WHAT IS BEING ASKED:
Any picture among the records should be left out, please; retype the rest exactly.

EXTRACTED DATA:
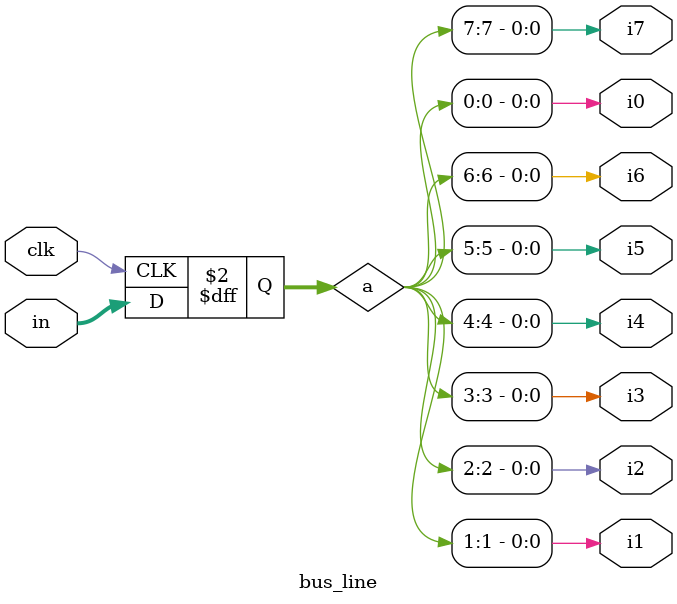
<source format=v>
`timescale 1 ns / 1 ps

module bus_line ( clk ,in,i0 ,i1 ,i2 ,i3 ,i4 ,i5 ,i6  ,i7 );

output i1 ;
wire i1 ;
output i2 ;
wire i2 ;
output i3 ;
wire i3 ;
output i4 ;
wire i4 ;
output i5 ;
wire i5 ;
output i6 ;
wire i6 ;
output i0 ;
wire i0 ;
output i7 ;
wire i7 ;

input clk ;
wire clk ;
input [7:0] in ;
wire [7:0] in ;


reg [7:0] a;

always@(posedge clk) a<=in;
	 	
	assign i0=a[0];
	assign i1=a[1];
	assign i2=a[2];
	assign i3=a[3];	  
	
	assign i4=a[4];
	assign i5=a[5];
	assign i6=a[6];
	assign i7=a[7];

endmodule


</source>
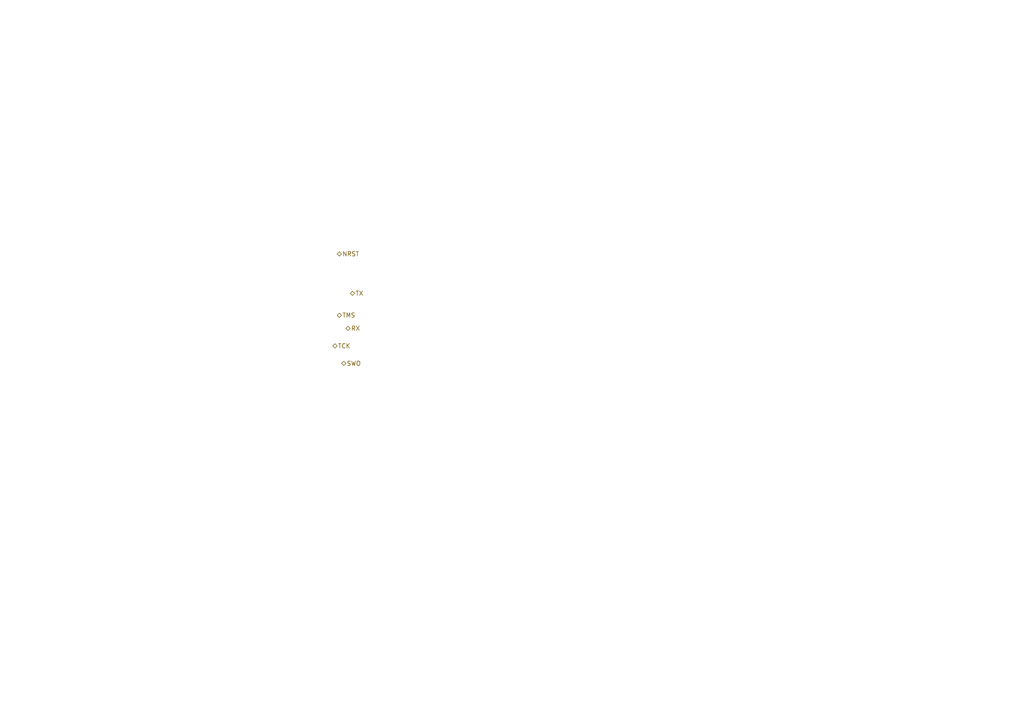
<source format=kicad_sch>
(kicad_sch (version 20230121) (generator eeschema)

  (uuid 866d464d-b1d7-468a-bd27-3467ed016680)

  (paper "A4")

  


  (hierarchical_label "RX" (shape bidirectional) (at 100.33 95.25 0) (fields_autoplaced)
    (effects (font (size 1.27 1.27)) (justify left))
    (uuid 0fd63305-711f-4e6b-9572-7e0a7cfda791)
  )
  (hierarchical_label "NRST" (shape bidirectional) (at 97.79 73.66 0) (fields_autoplaced)
    (effects (font (size 1.27 1.27)) (justify left))
    (uuid 1b57189e-6ee7-4243-9230-4c6737a9ce25)
  )
  (hierarchical_label "SWO" (shape bidirectional) (at 99.06 105.41 0) (fields_autoplaced)
    (effects (font (size 1.27 1.27)) (justify left))
    (uuid 28c6a6e8-e8ac-443e-b996-03f525c087ca)
  )
  (hierarchical_label "TCK" (shape bidirectional) (at 96.52 100.33 0) (fields_autoplaced)
    (effects (font (size 1.27 1.27)) (justify left))
    (uuid 466e6640-1c85-451d-aa2a-ca4579baf2e8)
  )
  (hierarchical_label "TMS" (shape bidirectional) (at 97.79 91.44 0) (fields_autoplaced)
    (effects (font (size 1.27 1.27)) (justify left))
    (uuid bbe8dbe9-830c-43ae-a651-a413b4f6e614)
  )
  (hierarchical_label "TX" (shape bidirectional) (at 101.6 85.09 0) (fields_autoplaced)
    (effects (font (size 1.27 1.27)) (justify left))
    (uuid ee6af598-f7e0-4a49-a151-0cf88660a9cd)
  )
)

</source>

COMPLETED TASK:
<source format=v>
`timescale 1 ns / 1 ps

module bus_line ( clk ,in,i0 ,i1 ,i2 ,i3 ,i4 ,i5 ,i6  ,i7 );

output i1 ;
wire i1 ;
output i2 ;
wire i2 ;
output i3 ;
wire i3 ;
output i4 ;
wire i4 ;
output i5 ;
wire i5 ;
output i6 ;
wire i6 ;
output i0 ;
wire i0 ;
output i7 ;
wire i7 ;

input clk ;
wire clk ;
input [7:0] in ;
wire [7:0] in ;


reg [7:0] a;

always@(posedge clk) a<=in;
	 	
	assign i0=a[0];
	assign i1=a[1];
	assign i2=a[2];
	assign i3=a[3];	  
	
	assign i4=a[4];
	assign i5=a[5];
	assign i6=a[6];
	assign i7=a[7];

endmodule


</source>
<source format=kicad_sch>
(kicad_sch (version 20230121) (generator eeschema)

  (uuid 866d464d-b1d7-468a-bd27-3467ed016680)

  (paper "A4")

  


  (hierarchical_label "RX" (shape bidirectional) (at 100.33 95.25 0) (fields_autoplaced)
    (effects (font (size 1.27 1.27)) (justify left))
    (uuid 0fd63305-711f-4e6b-9572-7e0a7cfda791)
  )
  (hierarchical_label "NRST" (shape bidirectional) (at 97.79 73.66 0) (fields_autoplaced)
    (effects (font (size 1.27 1.27)) (justify left))
    (uuid 1b57189e-6ee7-4243-9230-4c6737a9ce25)
  )
  (hierarchical_label "SWO" (shape bidirectional) (at 99.06 105.41 0) (fields_autoplaced)
    (effects (font (size 1.27 1.27)) (justify left))
    (uuid 28c6a6e8-e8ac-443e-b996-03f525c087ca)
  )
  (hierarchical_label "TCK" (shape bidirectional) (at 96.52 100.33 0) (fields_autoplaced)
    (effects (font (size 1.27 1.27)) (justify left))
    (uuid 466e6640-1c85-451d-aa2a-ca4579baf2e8)
  )
  (hierarchical_label "TMS" (shape bidirectional) (at 97.79 91.44 0) (fields_autoplaced)
    (effects (font (size 1.27 1.27)) (justify left))
    (uuid bbe8dbe9-830c-43ae-a651-a413b4f6e614)
  )
  (hierarchical_label "TX" (shape bidirectional) (at 101.6 85.09 0) (fields_autoplaced)
    (effects (font (size 1.27 1.27)) (justify left))
    (uuid ee6af598-f7e0-4a49-a151-0cf88660a9cd)
  )
)

</source>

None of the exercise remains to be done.